* _What you have to do_: Leave the pictures out and quote only the lines from the one with "(625, 402) = (445, 359): speaker -> none" down to the end of the listing below.

- - - -

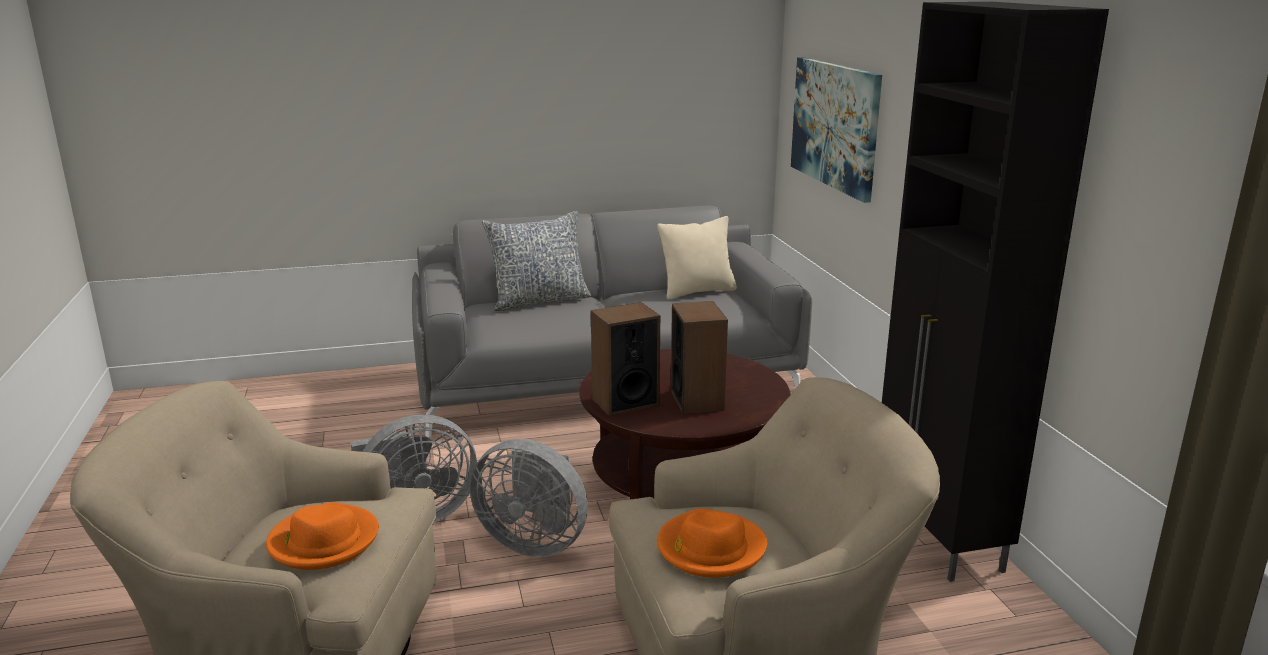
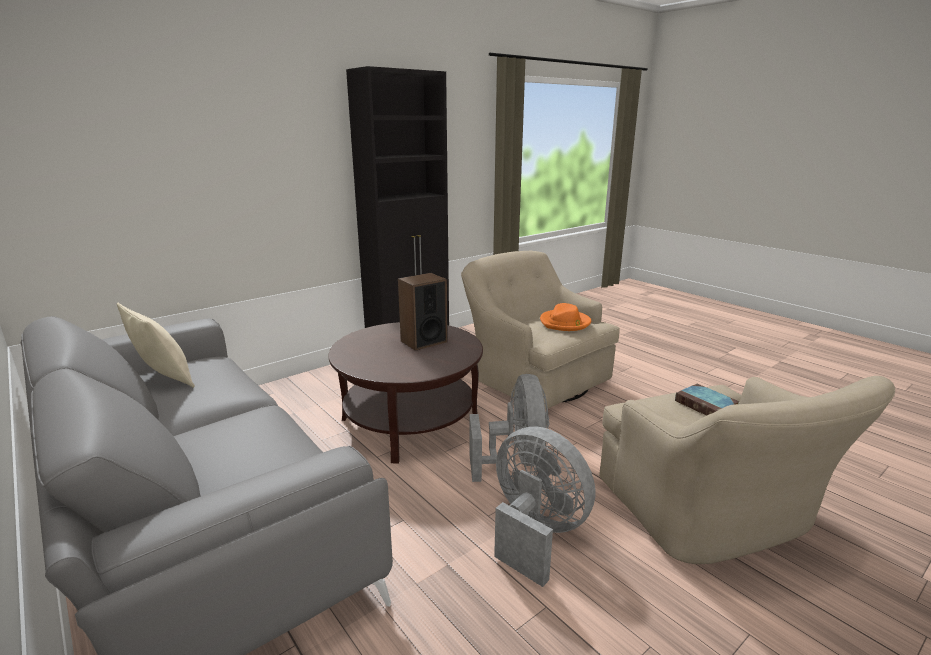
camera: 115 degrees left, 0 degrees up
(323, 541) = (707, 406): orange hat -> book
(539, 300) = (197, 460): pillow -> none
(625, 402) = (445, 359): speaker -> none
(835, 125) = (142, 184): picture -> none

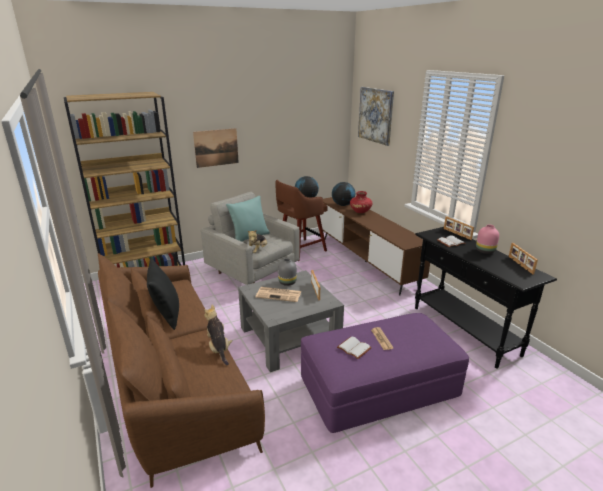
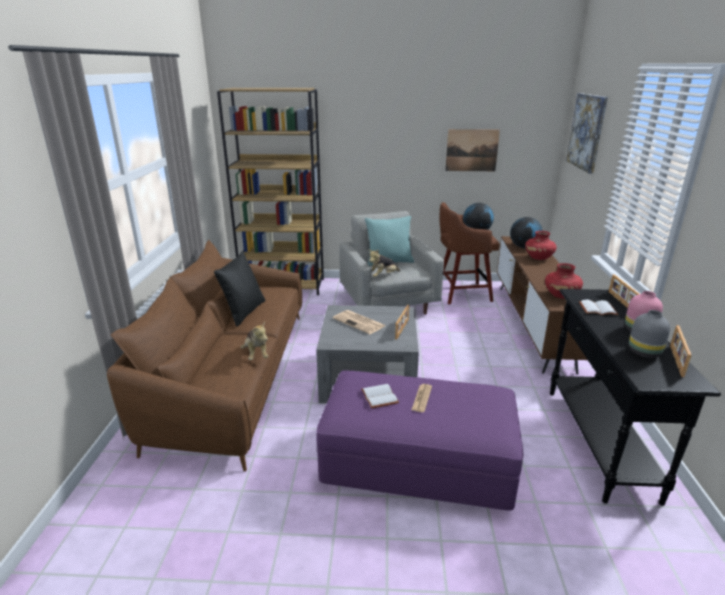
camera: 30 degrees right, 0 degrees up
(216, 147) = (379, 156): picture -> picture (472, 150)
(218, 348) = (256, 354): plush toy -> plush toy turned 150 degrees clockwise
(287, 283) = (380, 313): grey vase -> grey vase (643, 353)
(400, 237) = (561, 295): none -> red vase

- - - -

* _Response area_:
(625, 402) = (445, 359): speaker -> none
(835, 125) = (142, 184): picture -> none

camera: 30 degrees right, 0 degrees up
(216, 147) = (379, 156): picture -> picture (472, 150)
(218, 348) = (256, 354): plush toy -> plush toy turned 150 degrees clockwise
(287, 283) = (380, 313): grey vase -> grey vase (643, 353)
(400, 237) = (561, 295): none -> red vase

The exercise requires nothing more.